**Your task**:
Transcribe all of the records precisely as they are presented.
==== Supplied material
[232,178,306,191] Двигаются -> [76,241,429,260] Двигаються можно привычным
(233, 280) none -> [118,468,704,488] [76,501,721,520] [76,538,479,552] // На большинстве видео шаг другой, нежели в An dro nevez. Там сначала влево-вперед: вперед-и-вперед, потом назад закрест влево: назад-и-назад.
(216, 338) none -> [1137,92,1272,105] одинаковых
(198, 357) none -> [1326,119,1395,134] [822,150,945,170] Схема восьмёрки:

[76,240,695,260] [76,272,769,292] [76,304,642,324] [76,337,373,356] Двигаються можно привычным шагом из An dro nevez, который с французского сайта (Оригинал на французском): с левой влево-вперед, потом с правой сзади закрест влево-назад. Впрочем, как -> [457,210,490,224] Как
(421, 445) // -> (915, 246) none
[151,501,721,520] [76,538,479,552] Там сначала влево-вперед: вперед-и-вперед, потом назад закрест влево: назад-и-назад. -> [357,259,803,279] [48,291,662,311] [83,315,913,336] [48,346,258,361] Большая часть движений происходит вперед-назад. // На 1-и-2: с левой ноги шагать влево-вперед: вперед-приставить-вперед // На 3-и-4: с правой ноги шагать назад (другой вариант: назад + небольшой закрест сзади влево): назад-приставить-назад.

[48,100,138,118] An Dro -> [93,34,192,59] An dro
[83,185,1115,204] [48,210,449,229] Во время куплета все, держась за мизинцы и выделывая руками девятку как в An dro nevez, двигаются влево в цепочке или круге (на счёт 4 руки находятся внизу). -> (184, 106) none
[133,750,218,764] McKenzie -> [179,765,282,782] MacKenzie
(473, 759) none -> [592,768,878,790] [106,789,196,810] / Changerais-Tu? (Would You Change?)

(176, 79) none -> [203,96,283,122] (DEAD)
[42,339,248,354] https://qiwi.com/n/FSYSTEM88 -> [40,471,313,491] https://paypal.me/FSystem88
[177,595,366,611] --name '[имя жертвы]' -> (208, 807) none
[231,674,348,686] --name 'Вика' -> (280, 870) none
========
**Task response**:
[232,178,306,191] Двигаются -> [76,241,429,260] Двигаються можно привычным
(233, 280) none -> [118,468,704,488] [76,501,721,520] [76,538,479,552] // На большинстве видео шаг другой, нежели в An dro nevez. Там сначала влево-вперед: вперед-и-вперед, потом назад закрест влево: назад-и-назад.
(216, 338) none -> [1137,92,1272,105] одинаковых
(198, 357) none -> [1326,119,1395,134] [822,150,945,170] Схема восьмёрки:

[76,240,695,260] [76,272,769,292] [76,304,642,324] [76,337,373,356] Двигаються можно привычным шагом из An dro nevez, который с французского сайта (Оригинал на французском): с левой влево-вперед, потом с правой сзади закрест влево-назад. Впрочем, как -> [457,210,490,224] Как
(421, 445) // -> (915, 246) none
[151,501,721,520] [76,538,479,552] Там сначала влево-вперед: вперед-и-вперед, потом назад закрест влево: назад-и-назад. -> [357,259,803,279] [48,291,662,311] [83,315,913,336] [48,346,258,361] Большая часть движений происходит вперед-назад. // На 1-и-2: с левой ноги шагать влево-вперед: вперед-приставить-вперед // На 3-и-4: с правой ноги шагать назад (другой вариант: назад + небольшой закрест сзади влево): назад-приставить-назад.

[48,100,138,118] An Dro -> [93,34,192,59] An dro
[83,185,1115,204] [48,210,449,229] Во время куплета все, держась за мизинцы и выделывая руками девятку как в An dro nevez, двигаются влево в цепочке или круге (на счёт 4 руки находятся внизу). -> (184, 106) none
[133,750,218,764] McKenzie -> [179,765,282,782] MacKenzie
(473, 759) none -> [592,768,878,790] [106,789,196,810] / Changerais-Tu? (Would You Change?)

(176, 79) none -> [203,96,283,122] (DEAD)
[42,339,248,354] https://qiwi.com/n/FSYSTEM88 -> [40,471,313,491] https://paypal.me/FSystem88
[177,595,366,611] --name '[имя жертвы]' -> (208, 807) none
[231,674,348,686] --name 'Вика' -> (280, 870) none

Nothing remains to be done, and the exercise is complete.